When Authors Go Rogue

About Three Cups Of Tea

In mid-March of this year (2017), I was recovering from jaw surgery. In the days before the surgery, I was shopping for comfort and convenience items. I was expecting the worst, and so was purchasing items that might make life more bearable. Namely, some new books. 🙂 One book was called Three Cups Of Tea, and the other title I had purchased was Autobiography Of A Yogi. From the moment I cracked the cover of Three Cups Of Tea, I was enamored. The book was about the journey of a man named Greg Mortenson. The first reason I loved the book was deep; the protagonist (Greg) was recounting his being forever caught in the fate of purveying cross-cultural acts of humanity. I swear that I was crying every other chapter. This book title was one of two that I purchased specifically to take my mind off of myself and my own predicament during my jaw surgery recovery. The writing style bringing me to tears seemed almost magical. And four weeks later, I finished the book so inspired, that I decided to look up the authors and learn more about them.

Bad Boys

As of now, it has been 30-days since I finished Three Cups Of Tea, a book billed as non-fiction. TOTAL Bummer! In my research and attempts to learn more — to get inside the head of such a brilliant writer — I learned some facts that disturbed me to-the-max. First, I found out that the book’s co-author, David Oliver Relin, had committed suicide. Two clicks later, I learn it’s because of all the sh*t he received, after it was revealed that MANY details of the book were completely fabricated. BUT, all those sweet tears I shed! Sheesh… what bad boys. The last 30-days since finishing the book have been strange, as I ponder the shared reality which makes writers and people who are writing, dishonest with each other. I guess everyone wants to tell a tale of wonderment. But still, curious if YOU have ever felt as cheated or disappointed as I did, with these authors?

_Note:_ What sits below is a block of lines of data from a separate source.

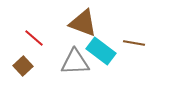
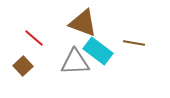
cyan rectangle: moved 3 px left
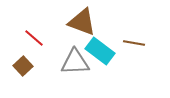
brown triangle: moved 1 px left, 1 px up
cyan rectangle: moved 2 px right
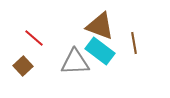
brown triangle: moved 18 px right, 4 px down
brown line: rotated 70 degrees clockwise
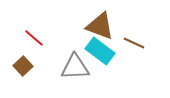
brown line: rotated 55 degrees counterclockwise
gray triangle: moved 5 px down
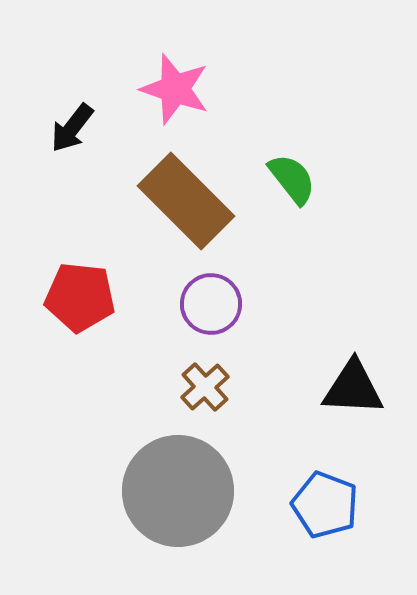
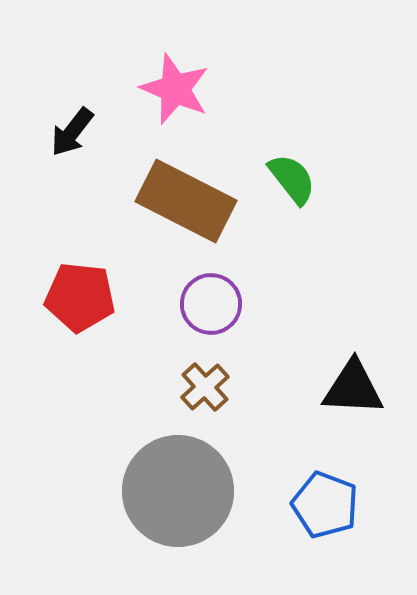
pink star: rotated 4 degrees clockwise
black arrow: moved 4 px down
brown rectangle: rotated 18 degrees counterclockwise
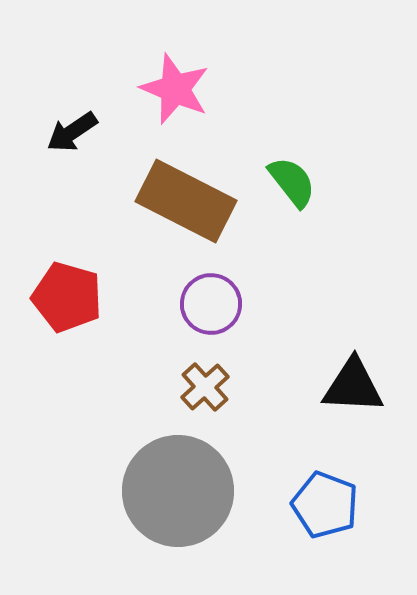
black arrow: rotated 18 degrees clockwise
green semicircle: moved 3 px down
red pentagon: moved 13 px left; rotated 10 degrees clockwise
black triangle: moved 2 px up
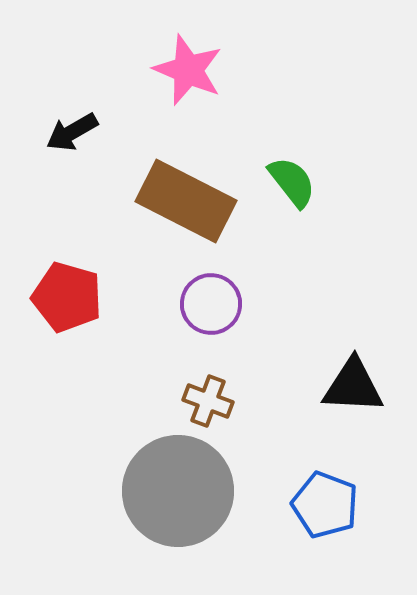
pink star: moved 13 px right, 19 px up
black arrow: rotated 4 degrees clockwise
brown cross: moved 3 px right, 14 px down; rotated 27 degrees counterclockwise
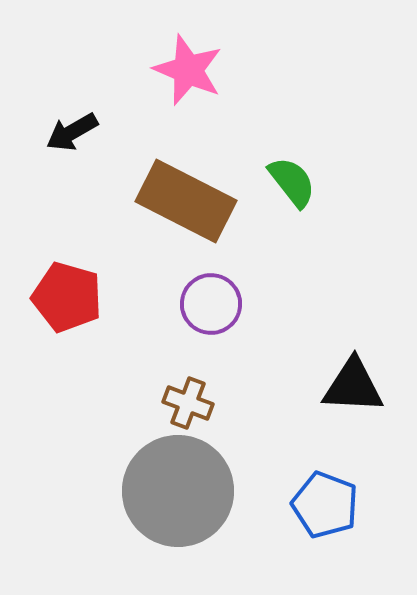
brown cross: moved 20 px left, 2 px down
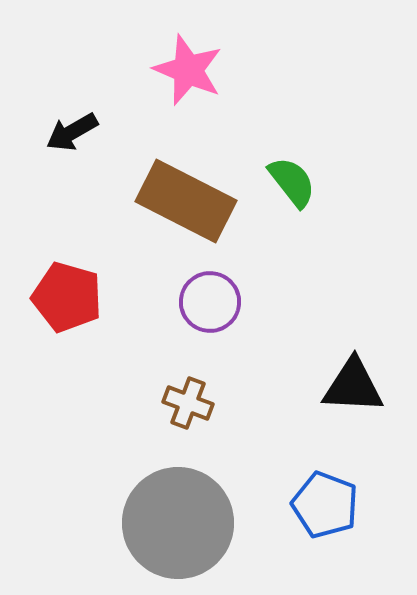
purple circle: moved 1 px left, 2 px up
gray circle: moved 32 px down
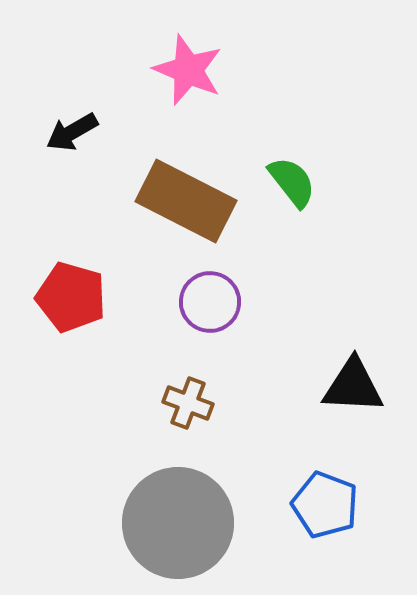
red pentagon: moved 4 px right
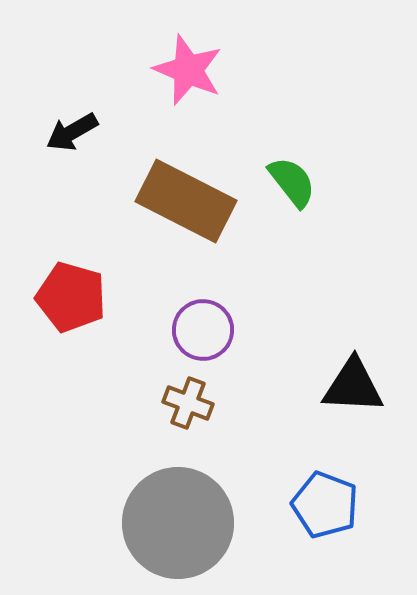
purple circle: moved 7 px left, 28 px down
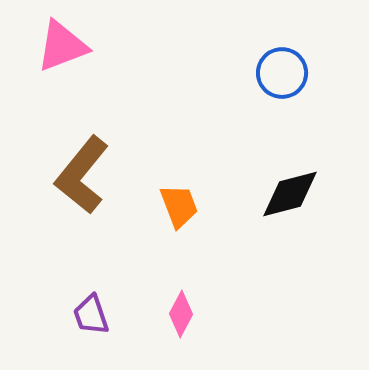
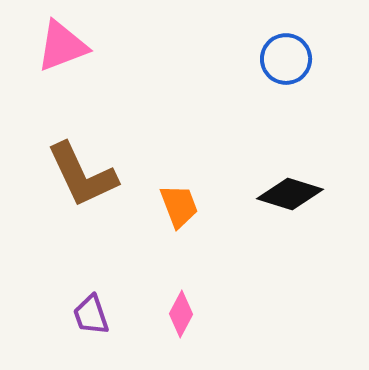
blue circle: moved 4 px right, 14 px up
brown L-shape: rotated 64 degrees counterclockwise
black diamond: rotated 32 degrees clockwise
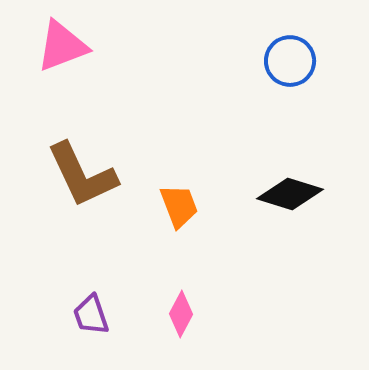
blue circle: moved 4 px right, 2 px down
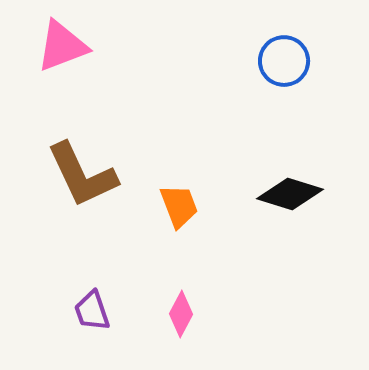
blue circle: moved 6 px left
purple trapezoid: moved 1 px right, 4 px up
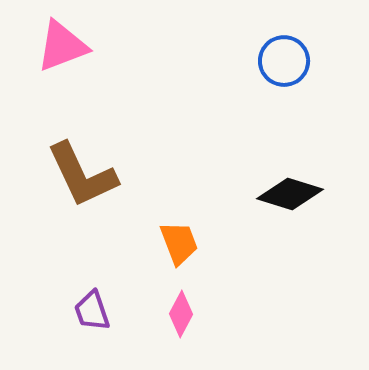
orange trapezoid: moved 37 px down
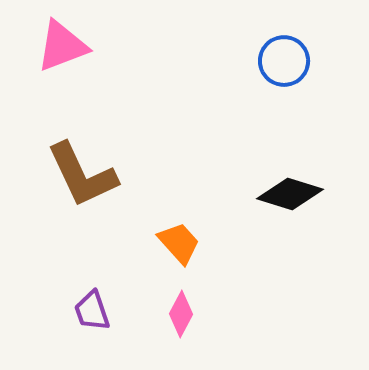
orange trapezoid: rotated 21 degrees counterclockwise
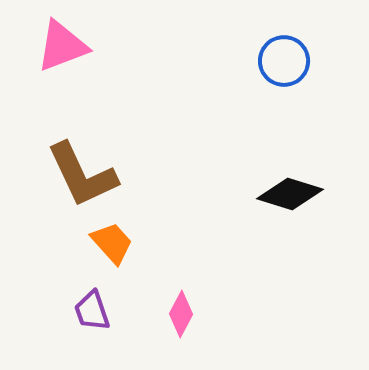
orange trapezoid: moved 67 px left
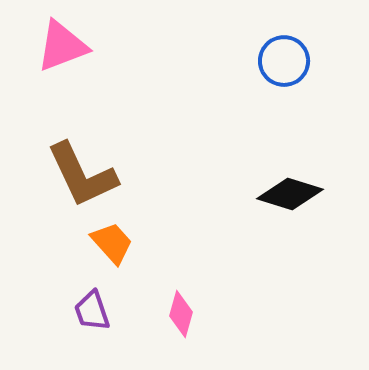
pink diamond: rotated 12 degrees counterclockwise
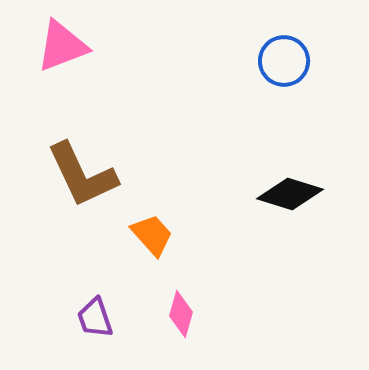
orange trapezoid: moved 40 px right, 8 px up
purple trapezoid: moved 3 px right, 7 px down
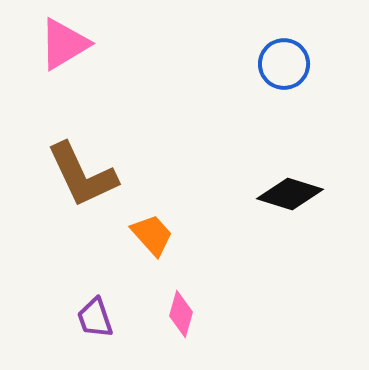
pink triangle: moved 2 px right, 2 px up; rotated 10 degrees counterclockwise
blue circle: moved 3 px down
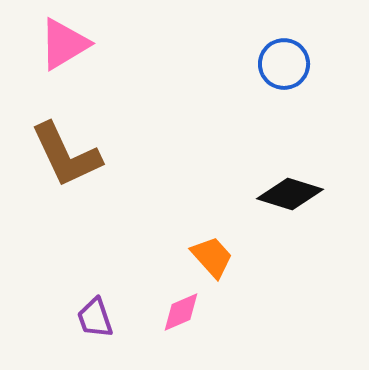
brown L-shape: moved 16 px left, 20 px up
orange trapezoid: moved 60 px right, 22 px down
pink diamond: moved 2 px up; rotated 51 degrees clockwise
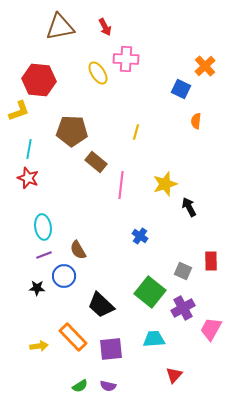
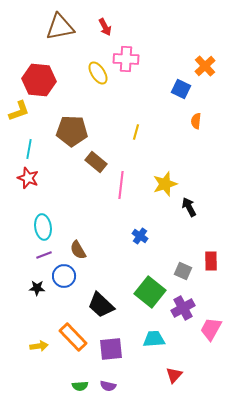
green semicircle: rotated 28 degrees clockwise
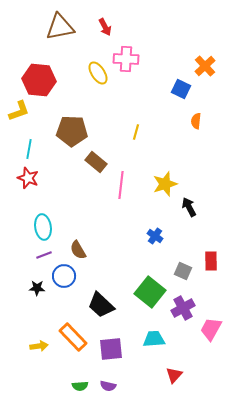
blue cross: moved 15 px right
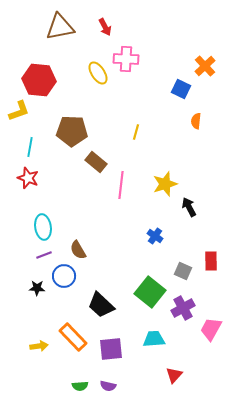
cyan line: moved 1 px right, 2 px up
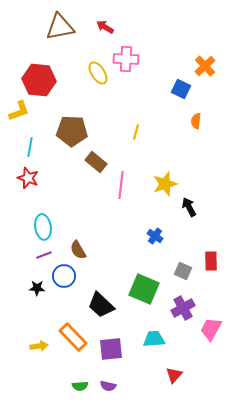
red arrow: rotated 150 degrees clockwise
green square: moved 6 px left, 3 px up; rotated 16 degrees counterclockwise
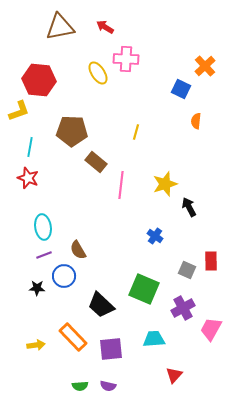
gray square: moved 4 px right, 1 px up
yellow arrow: moved 3 px left, 1 px up
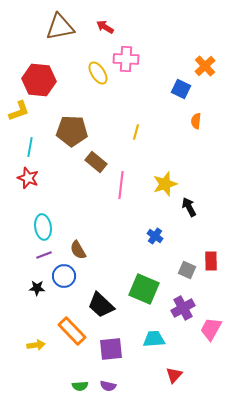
orange rectangle: moved 1 px left, 6 px up
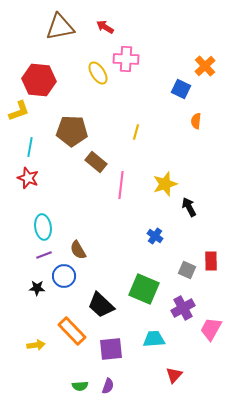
purple semicircle: rotated 84 degrees counterclockwise
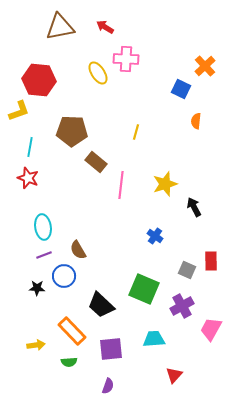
black arrow: moved 5 px right
purple cross: moved 1 px left, 2 px up
green semicircle: moved 11 px left, 24 px up
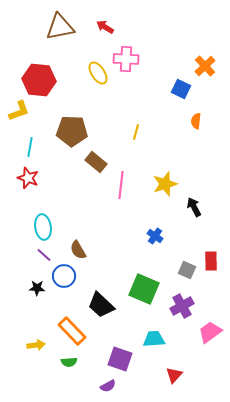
purple line: rotated 63 degrees clockwise
pink trapezoid: moved 1 px left, 3 px down; rotated 25 degrees clockwise
purple square: moved 9 px right, 10 px down; rotated 25 degrees clockwise
purple semicircle: rotated 42 degrees clockwise
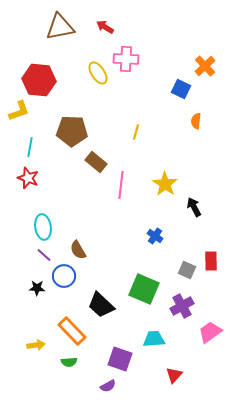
yellow star: rotated 20 degrees counterclockwise
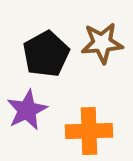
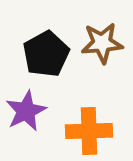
purple star: moved 1 px left, 1 px down
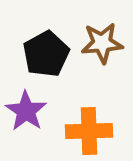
purple star: rotated 12 degrees counterclockwise
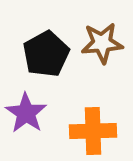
purple star: moved 2 px down
orange cross: moved 4 px right
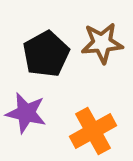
purple star: rotated 21 degrees counterclockwise
orange cross: rotated 27 degrees counterclockwise
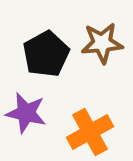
orange cross: moved 3 px left, 1 px down
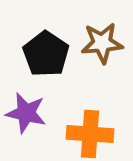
black pentagon: rotated 9 degrees counterclockwise
orange cross: moved 2 px down; rotated 33 degrees clockwise
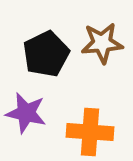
black pentagon: rotated 12 degrees clockwise
orange cross: moved 2 px up
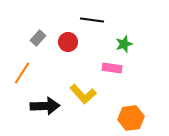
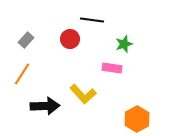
gray rectangle: moved 12 px left, 2 px down
red circle: moved 2 px right, 3 px up
orange line: moved 1 px down
orange hexagon: moved 6 px right, 1 px down; rotated 20 degrees counterclockwise
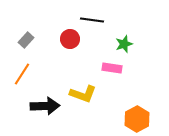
yellow L-shape: rotated 28 degrees counterclockwise
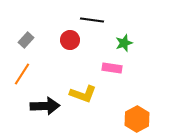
red circle: moved 1 px down
green star: moved 1 px up
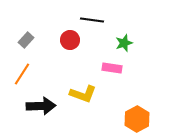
black arrow: moved 4 px left
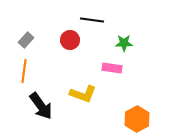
green star: rotated 18 degrees clockwise
orange line: moved 2 px right, 3 px up; rotated 25 degrees counterclockwise
black arrow: rotated 56 degrees clockwise
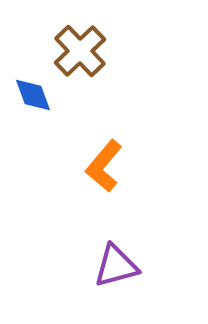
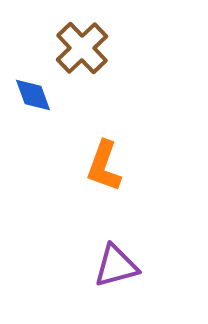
brown cross: moved 2 px right, 3 px up
orange L-shape: rotated 20 degrees counterclockwise
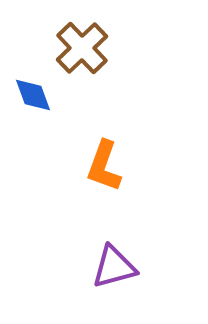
purple triangle: moved 2 px left, 1 px down
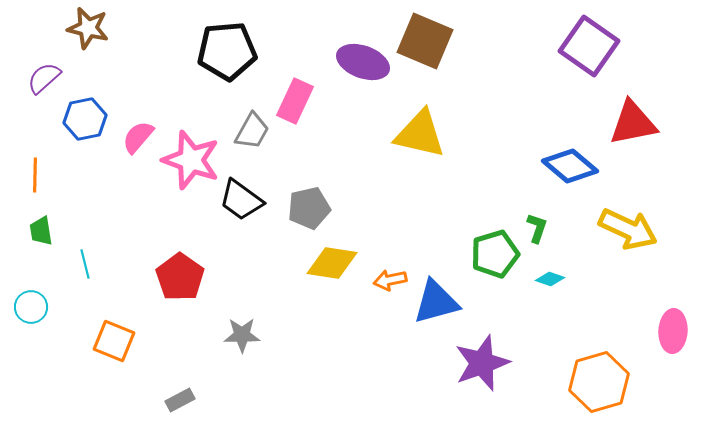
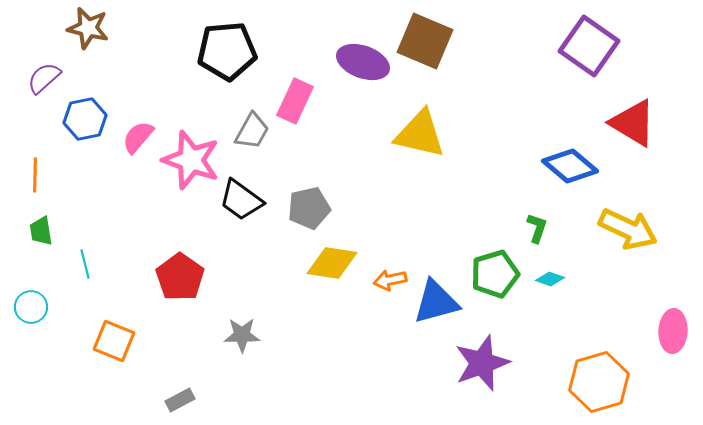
red triangle: rotated 42 degrees clockwise
green pentagon: moved 20 px down
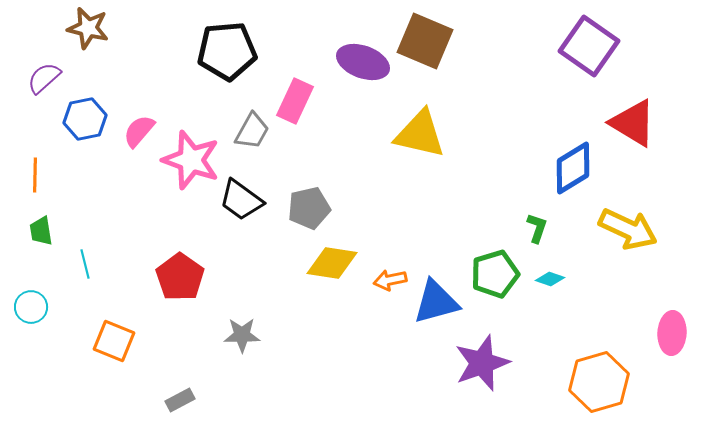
pink semicircle: moved 1 px right, 6 px up
blue diamond: moved 3 px right, 2 px down; rotated 72 degrees counterclockwise
pink ellipse: moved 1 px left, 2 px down
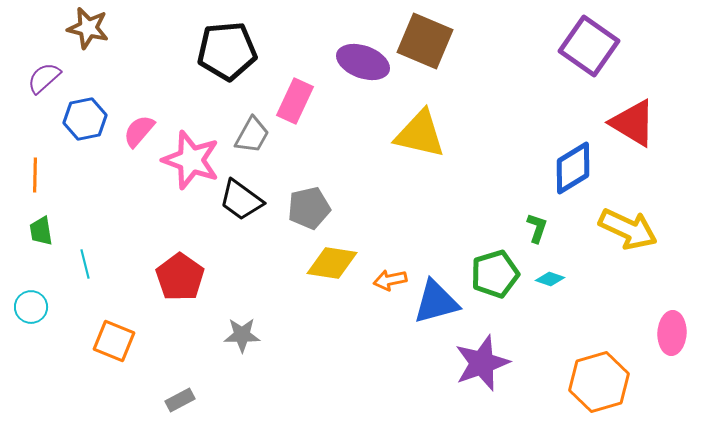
gray trapezoid: moved 4 px down
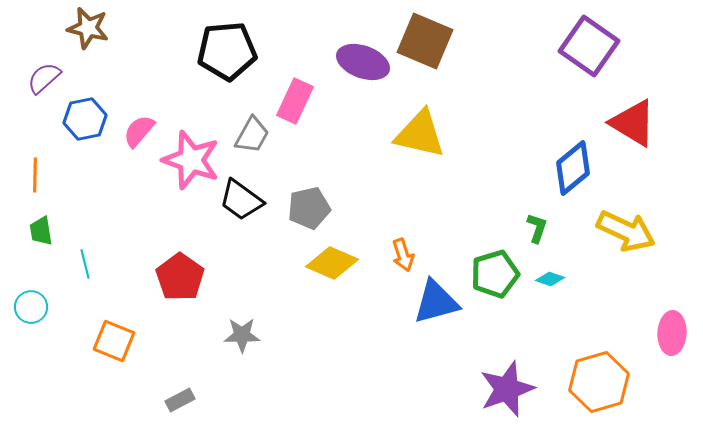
blue diamond: rotated 8 degrees counterclockwise
yellow arrow: moved 2 px left, 2 px down
yellow diamond: rotated 15 degrees clockwise
orange arrow: moved 13 px right, 25 px up; rotated 96 degrees counterclockwise
purple star: moved 25 px right, 26 px down
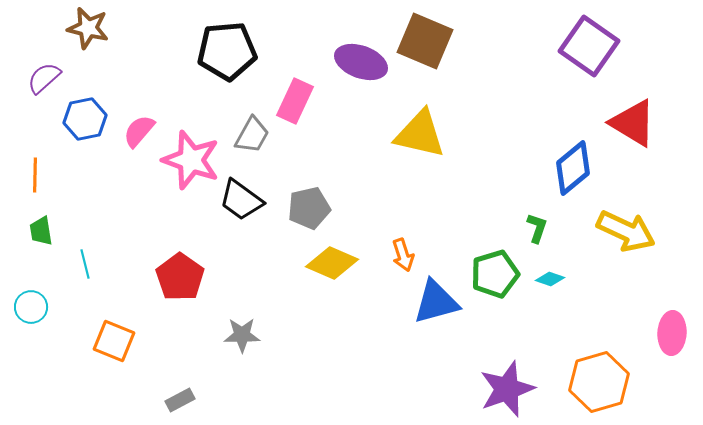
purple ellipse: moved 2 px left
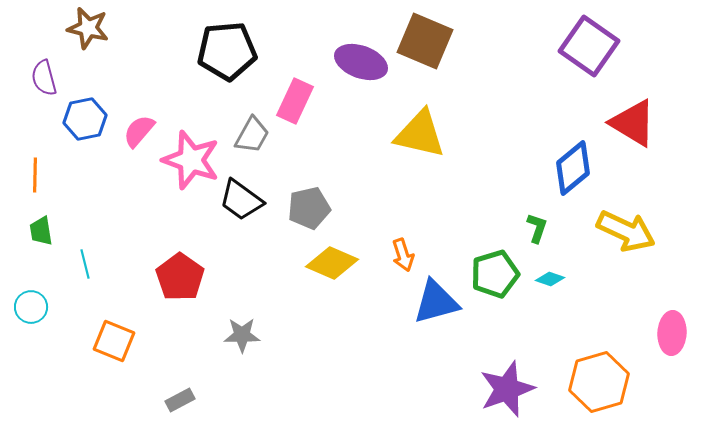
purple semicircle: rotated 63 degrees counterclockwise
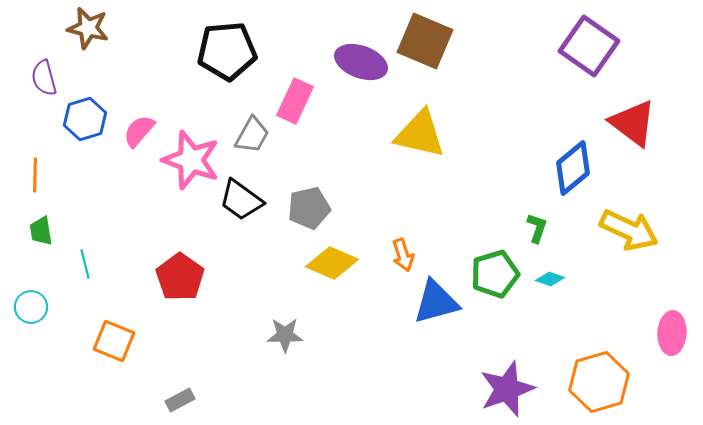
blue hexagon: rotated 6 degrees counterclockwise
red triangle: rotated 6 degrees clockwise
yellow arrow: moved 3 px right, 1 px up
gray star: moved 43 px right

YES. The authors had worked together and lied — by exaggerating details to make the book sale and gain publicity. This is not actually the first time I’ve read a “non-fiction” book that was later publicly discredited. But, for the sake of the subject matter of this book, which was centered around building schools for poor girls, this cheating on details was heartbreaking for me to consider. Granted, as an author judging another author, it is 1,000% still amazing how Relin wrote me into a frenzy. His genius was obvious! Perhaps, had he stayed alive to move on and adapt for a screenplay, I would still have watched a movie version of the printed story. However the genius may have affected me, I’ve learned (once, again) that I prefer my non-fiction writers to be in their higher levels of integrity.